### Selected excerpt
········
Time’s Arrow does not falter or reverse. It only moves forward.
Now that is a truth I cannot argue with because even in those vulnerable moments when we remember the past, even in those helpless instances where we live in the past, time still moves forward. But it is okay to be nostalgic. There’s healing and freedom in remembering and that is the one lesson I took away from Anthony Azekwoh’s Time’s Arrow: The Origin of Madam Koi Koi.
Yes, you read it right. Even now, I’m sure the name brings up memories. “The madam koi koi” of our childhood, the sole tormentor of all boarders who passed through the walls of any secondary school worthy of mention. You were never truly considered a boarder until you told stories (no matter how bogus) of escaping the clutches of Madam Koi Koi.
It’s funny that in those days, as we hurdled in groups, clutching Bibles and telling harrowing tales of this mysterious ghost, we never really thought to ask about her origin. Who was she? What happened to her? These are answers we do not seek, and even when we find them, somehow, she still ends up a monster, a ghost.
········
### Given information
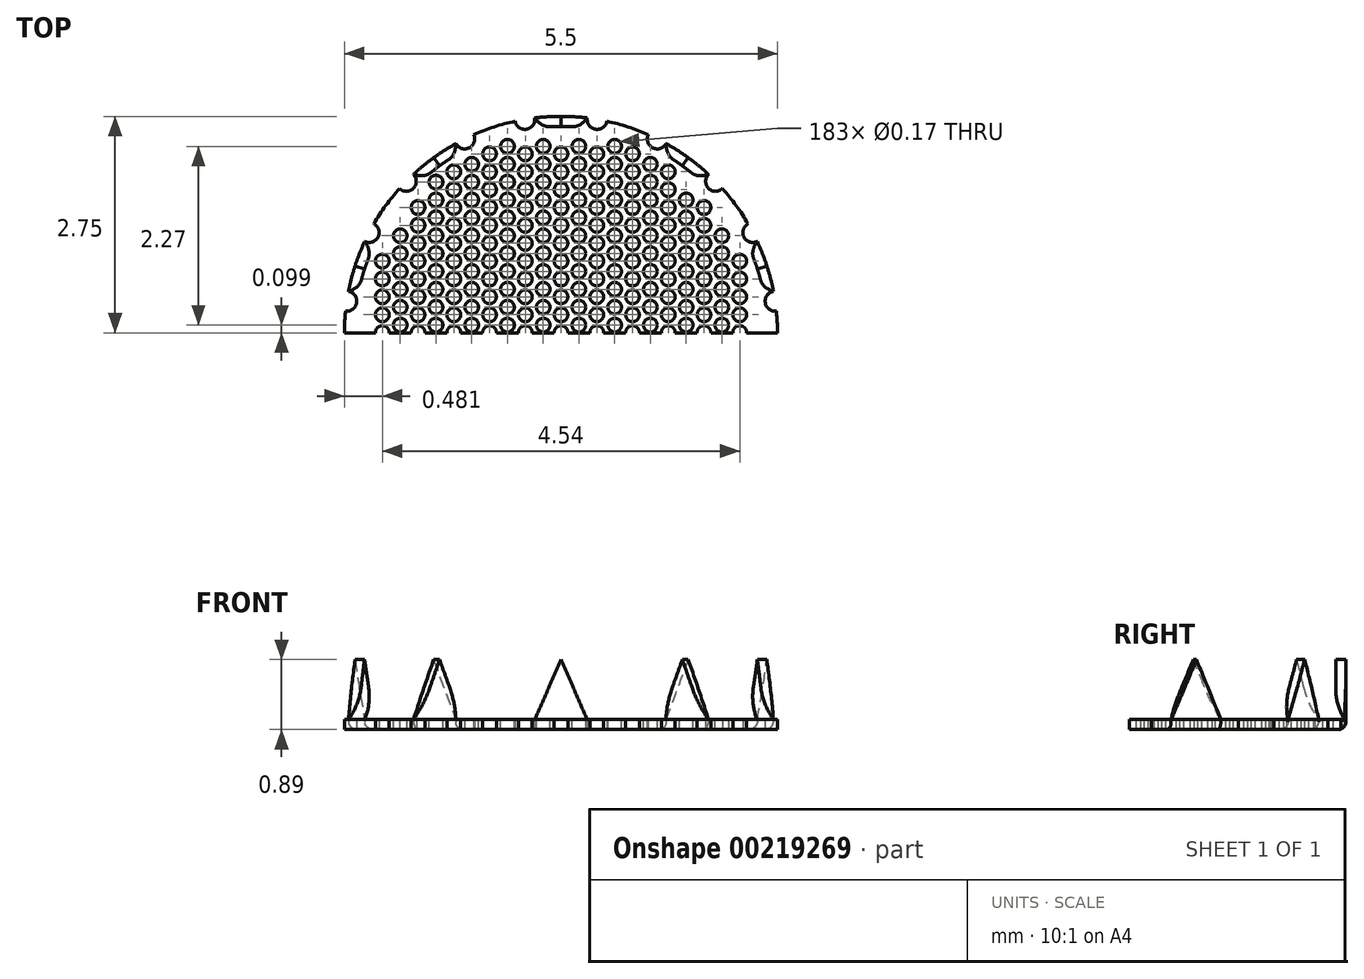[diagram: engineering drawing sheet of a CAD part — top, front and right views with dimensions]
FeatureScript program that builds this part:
········
### Task list
#1 Answer these questions about the text on Madam Koi Koi.
(a) What does its opening line say Time's Arrow does not do?
(b) Who does it name as the author of Time's Arrow: The Origin of Madam Koi Koi?
(c) What were the groups clutching as they told tales of the ghost?
#2 Reproduce everything in the text on Madam Koi Koi from "Time’s Arrow does" down to "clutches of Madam Koi Koi.", replacing "forward" with "onward" wherever it occurs.

### Expected outputs
#1
(a) It does not falter or reverse.
(b) Anthony Azekwoh.
(c) Bibles.

#2
Time’s Arrow does not falter or reverse. It only moves onward.
Now that is a truth I cannot argue with because even in those vulnerable moments when we remember the past, even in those helpless instances where we live in the past, time still moves onward. But it is okay to be nostalgic. There’s healing and freedom in remembering and that is the one lesson I took away from Anthony Azekwoh’s Time’s Arrow: The Origin of Madam Koi Koi.
Yes, you read it right. Even now, I’m sure the name brings up memories. “The madam koi koi” of our childhood, the sole tormentor of all boarders who passed through the walls of any secondary school worthy of mention. You were never truly considered a boarder until you told stories (no matter how bogus) of escaping the clutches of Madam Koi Koi.